I am not sure how you can help but being able to write this down and maybe have some feedback from other people would help.
I believe my wife was getting her fix, very regularly and has possible had sex with over 50 men may be more.
By the way I still love and Adour my wife
Kind regards,
David
Keep your focus on kids and your business 🙁
Echoing that you’re not alone David, and that I’m sorry to read about your painful discovery. Like you, I caught my wife involved in multiple affairs, we have kids, a home, a long-term marriage, etc. You have to follow your gut, which I would venture to assume has been attacked through messages telling you that you’re crazy, paranoid, controlling, etc. For me, I had to exhaust the possibility that my (previously thought of as) loving, caring wife did not exist and try every route recommended by professionals to rehabilitate our marriage and rebuild trust. I gained some through the process, but the net result was – I hate to say – considerably more damaging than the discovery itself. I can’t say I’d do it differently as I’m not sure I could rest peacefully knowing I didn’t try everything. But it came with a price, and it didn’t work out; only devolved into the deeper psycopathy of the narcissist’s spiral. If I could be brazen enough to offer some advice: BE TOUGH! She is not a helpless victim; she made choices, committed egregious acts, tried to conceal them, and she needs to be accountable. Otherwise you have nothing to work with. That is the fallacy I see with male partners and that I committed myself. I am not effeminate and my wife is little and cute and doe-eyed and she used a narrative of a the societal-victimized female to walk around boundaries I tried to set for months, meanwhile further degrading my confidence and feelings of well-being. While I completely understand that you love and adour your wife (as you should!), you’re dealing with someone who may not be capable of reciprocating those feelings. At the very least, she was capable of literally simultaneously carrying out an affair(s) while sharing a bed with you. The boundaries you need to reestablish trust must be honored and respected or it isn’t going to work. For your sake, I hope she earnestly seeks help to change and owns her mistakes. Regardless, I hope you find peace and growth through this experience David.
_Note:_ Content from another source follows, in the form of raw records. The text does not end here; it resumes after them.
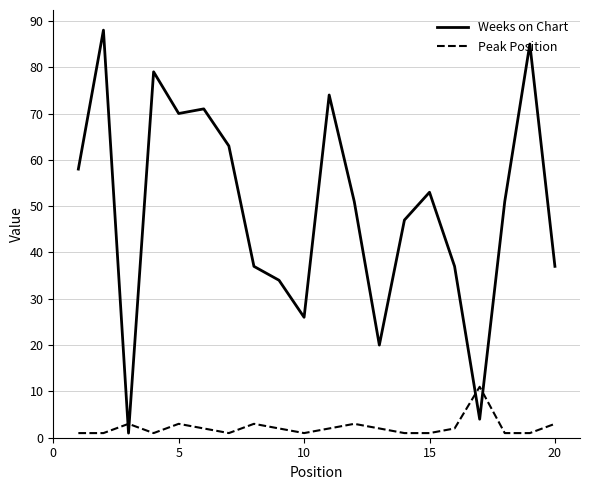

What is the highest value of the Weeks on Chart series?

88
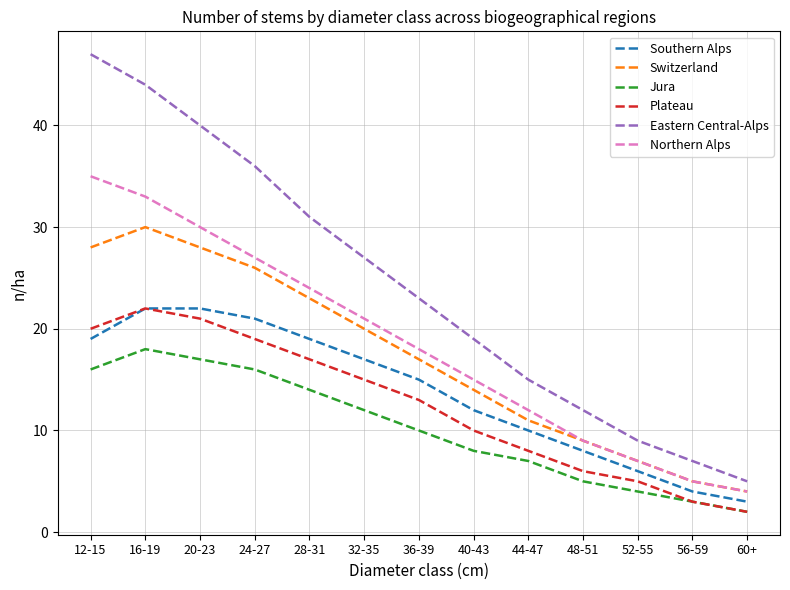

True or false: Southern Alps has more than 1 points higher than both neighbors.

False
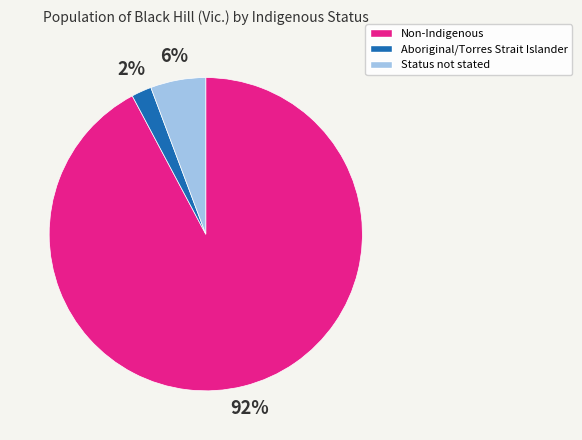

To the nearest percent, what is the difference between the largest and smallest slice percentages?

90%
You are not alone, David. Your wife is a serial cheater and likely a sex addict yes. My wife is a sex addict and the trauma has ripped our lives apart. Get yourself healthy! Get tested for everything, and then start working out. Make no major decisions just get your mind calmed. I suggest therapy and meditation. Set your ground rules of behavior which you will not accept, and share it with your wife. Let her know where she stands.